------ TESTO DELL'ESERCIZIO ------

Errore grave grave, equivale per uno studente a scrivere squola o quore con la q. Entreranno in campo privi della motivazione di giocare al meglio delle loro capacità. Entreranno, invece, con la convinzione che giocheranno bene così in modo spontaneo, e di fronte alle difficoltà del match non saranno pronti ad adattarsi, poiché non lo avevano previsto.

E’ facile perdere la testa, basta ragionare in questo modo.

Corona virus e mentalità: una battaglia persa

Ora comincia la fase dell’autocontrollo. C’è stato un caso di covid in un torneo internazionale di golf, lo stesso è accaduto ad Adria nel torneo promosso da Djokovic, dove un finalista è risultato positivo. Nel calcio ci sarà un quarantena blanda nel caso in cui il virus colpisse un calciatore o altri membri della squadra. Segnali piccoli ma negativi, che ci spingono a vivere in apnea, come in attesa.

------ ESTRATTI DEI DATI ------

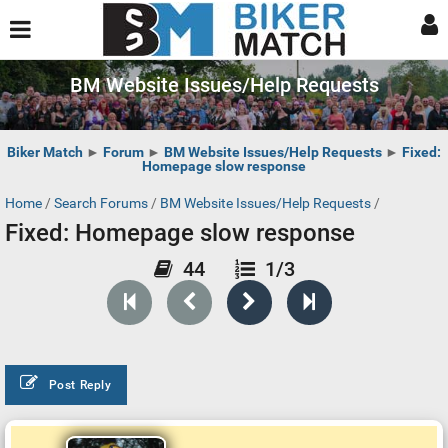
BM Website Issues/Help Requests
Biker Match
►
Forum
►
BM Website Issues/Help Requests
►
Fixed:
Homepage slow response
Home
/
Search Forums
/
BM Website Issues/Help Requests
/
Fixed: Homepage slow response
44
1/3
Post Reply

------

= ESERCIZI =
1. Quali episodi elenca il testo su coronavirus e mentalità prima di definirli «Segnali piccoli ma negativi»? Riportali tutti.
2. Rispondi a queste domande sul testo su coronavirus e mentalità:
(a) Con quali due parole scritte con la q il testo paragona l'errore di uno studente?
(b) Dove è risultato positivo un finalista?
(c) Che tipo di quarantena ci sarà nel calcio?

= RISPOSTE AGLI ESERCIZI =
1.
- Un caso di covid in un torneo internazionale di golf.
- Un finalista risultato positivo ad Adria, nel torneo promosso da Djokovic.
- Una quarantena blanda prevista nel calcio se il virus colpisse un calciatore o altri membri della squadra.

2.
(a) Squola e quore.
(b) Ad Adria, nel torneo promosso da Djokovic.
(c) Una quarantena blanda.